【加筆内容】40~60代に最低限必要な心肺機能レベルを出してみたぞ!っていう筑波大学のメタ分析のお話
皆さんは自分の体力についてどう思いますか…?
体力ってのは心肺機能として表されることが多く、健康指標として大いに活用できるものとなっております。
ただ、体力が高いのが良いのは間違いないものの、最低どれぐらいいるのか…?ってなると意外と良く分からないところもあったんですな。
40~60代に最低限必要な心肺機能レベルを出してみたぞ!っていう筑波大学のメタ分析のお話
2009年の筑波大学の研究によると、体力(心肺機能)と全死亡率・心血管イベント(冠状動脈性心疾患と心血管疾患)の関係について観察研究のメタ分析を行ってみたそうです。
通常、体力ってのは心肺機能として表されることが多く、健康な人の体力と全死亡率・冠状動脈性心疾患の発症率は逆相関の関係にあるそうな。但し、メタ分析でMETs(代謝当量)を用いて心肺機能を表し、健康な男女における全死亡率・冠動脈性心疾患・心血管疾患との関係を明らかにしたものがなかったらしい。そこで今回初めて行ってみることにしたんだとか。
まず研究者たちは、2008年12月31日までに発表された該当する観察研究をMEDLINEとEMBASEで検索してみたそうな。すると合計10,679件の研究がヒットしたとのこと。次にこれらの研究を適格基準と除外基準に従って精査していったらしい。

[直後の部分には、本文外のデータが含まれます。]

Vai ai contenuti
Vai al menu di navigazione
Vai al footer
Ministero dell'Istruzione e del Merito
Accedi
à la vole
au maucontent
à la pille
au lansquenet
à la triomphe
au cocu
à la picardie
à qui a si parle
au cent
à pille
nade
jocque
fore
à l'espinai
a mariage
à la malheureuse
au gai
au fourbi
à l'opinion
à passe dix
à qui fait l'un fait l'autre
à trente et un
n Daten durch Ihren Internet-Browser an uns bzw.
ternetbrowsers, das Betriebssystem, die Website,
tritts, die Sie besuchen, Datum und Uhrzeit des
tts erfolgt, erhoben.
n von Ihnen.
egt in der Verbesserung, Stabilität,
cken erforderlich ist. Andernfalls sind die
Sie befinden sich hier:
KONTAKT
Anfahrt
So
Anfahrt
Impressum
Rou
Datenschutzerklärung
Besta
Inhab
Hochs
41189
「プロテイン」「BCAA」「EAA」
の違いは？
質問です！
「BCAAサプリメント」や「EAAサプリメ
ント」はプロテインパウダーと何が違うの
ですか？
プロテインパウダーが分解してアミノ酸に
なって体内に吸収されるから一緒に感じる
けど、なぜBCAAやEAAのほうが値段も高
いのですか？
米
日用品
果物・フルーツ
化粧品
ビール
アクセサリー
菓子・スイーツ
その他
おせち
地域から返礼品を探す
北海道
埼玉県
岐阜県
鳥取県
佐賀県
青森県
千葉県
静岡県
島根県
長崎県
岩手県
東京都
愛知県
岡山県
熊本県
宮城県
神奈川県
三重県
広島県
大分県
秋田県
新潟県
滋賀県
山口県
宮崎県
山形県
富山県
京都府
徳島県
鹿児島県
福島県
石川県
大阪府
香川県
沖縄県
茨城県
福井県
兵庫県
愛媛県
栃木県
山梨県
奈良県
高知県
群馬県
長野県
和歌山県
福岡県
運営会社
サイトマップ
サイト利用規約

最終的に選ばれた観察研究は33件でして、以下の特徴があったみたい。
- 全死亡率におけるサンプル数:参加者102,980人(範囲:486~25,341人)
- 全死亡率における症例数:6,910人(範囲:26~941人)
- 冠状動脈性心疾患と心血管疾患におけるサンプル数:84,323人(範囲:302~20,278人)

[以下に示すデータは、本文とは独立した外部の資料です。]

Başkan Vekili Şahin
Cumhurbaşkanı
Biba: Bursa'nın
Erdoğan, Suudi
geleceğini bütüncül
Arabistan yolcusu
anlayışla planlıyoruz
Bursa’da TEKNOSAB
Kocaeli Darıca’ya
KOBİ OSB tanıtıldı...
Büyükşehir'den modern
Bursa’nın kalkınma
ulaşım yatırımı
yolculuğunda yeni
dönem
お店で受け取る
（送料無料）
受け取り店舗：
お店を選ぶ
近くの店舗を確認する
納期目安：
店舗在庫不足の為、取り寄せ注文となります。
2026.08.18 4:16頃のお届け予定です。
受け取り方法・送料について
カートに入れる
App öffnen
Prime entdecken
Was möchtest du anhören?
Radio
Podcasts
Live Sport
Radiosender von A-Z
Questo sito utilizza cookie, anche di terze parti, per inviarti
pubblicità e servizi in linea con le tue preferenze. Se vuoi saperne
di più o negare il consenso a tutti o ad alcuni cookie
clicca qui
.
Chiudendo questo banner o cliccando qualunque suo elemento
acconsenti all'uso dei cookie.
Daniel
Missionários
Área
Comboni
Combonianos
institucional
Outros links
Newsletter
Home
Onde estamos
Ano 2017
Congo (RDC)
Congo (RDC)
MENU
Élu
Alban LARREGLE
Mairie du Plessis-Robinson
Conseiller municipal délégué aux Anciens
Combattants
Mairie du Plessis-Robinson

- 冠状動脈性心疾患と心血管疾患における症例数:4,485人(範囲:10~1,512人)
- 年齢範囲:37~57歳
- 追跡範囲:1.1~26年
では結果を見てみましょう。
まずは1METs増加(ランニング/ジョギングスピード時速1kmアップ相当)により、
- 全死亡率が13%(RR0.87)減少…!
- 心血管イベント(冠状動脈性心疾患と心血管疾患)が15%(RR0.85)減少…!
だったそうです。
やっぱ体力(心肺機能)が上がると全死亡率や冠状動脈性心疾患・心血管疾患の発症率が下がるんですね~。
また心肺機能の高さを、高い・普通・低いの3グループに分けて比較してみると、
- 心肺機能が低い人たちは、高い人たちに比べて、全死亡率が1.7倍(RR1.70)高かった…。
- 心肺機能が低い人たちは、普通の人たちに比べて、全死亡率が1.56倍(RR1.56)高かった…。
- 心肺機能が低い人たちは、高い人たちに比べて、心血管イベントが1.4倍(RR1.40)高かった…。
- 心肺機能が低い人たちは、普通の人たちに比べて、心血管イベントが1.47倍(RR1.47)高かった…。
- 心肺機能が普通の人たちは、高い人たちに比べて、全死亡率が1.13倍(RR1.13)高かった
- 心肺機能が普通の人たちは、高い人たちに比べて、心血管イベントが1.07倍(RR1.07)高かった
って感じだったみたい。
心肺機能の高い人と普通の人はあんまり健康リスクに差はなかったものの、低い人と比べるとなかなか見過ごせない数値になっていますね。
更にこの研究結果を基に、有意に低いイベント発生率に関する最低限必要な心肺機能レベルを研究者たちは出してみたそうなんですが、
- 40代:男性9METs・女性7METs
- 50代:男性8METs・女性6METs
- 60代:男性7METs・女性5METs
とのこと。
再掲になりますが、METs(代謝当量)ってのは普段の代謝量から何倍の代謝量で運動しているかを示す運動強度のことでして、つまりMETsの数字が高くなればなるほど、きつい運動(高い強度の運動)となります。
詳しくは健康長寿ネットのMETsページを見て頂きたいのですが、
がざっくりとした目安です。
- 5METs:時速6.42km(早足ウォーキング)
- 6METs:時速6.9km(超スロージョギング)
- 7METs:時速7.38km(スロージョギング)
- 8METs:時速7.86km(軽いランニング)
- 9METs:時速8.34km(ランニング)
がざっくりとした目安です。
最低ラインがこれなんで、普段から有酸素運動をしていないときついかも…と思いました。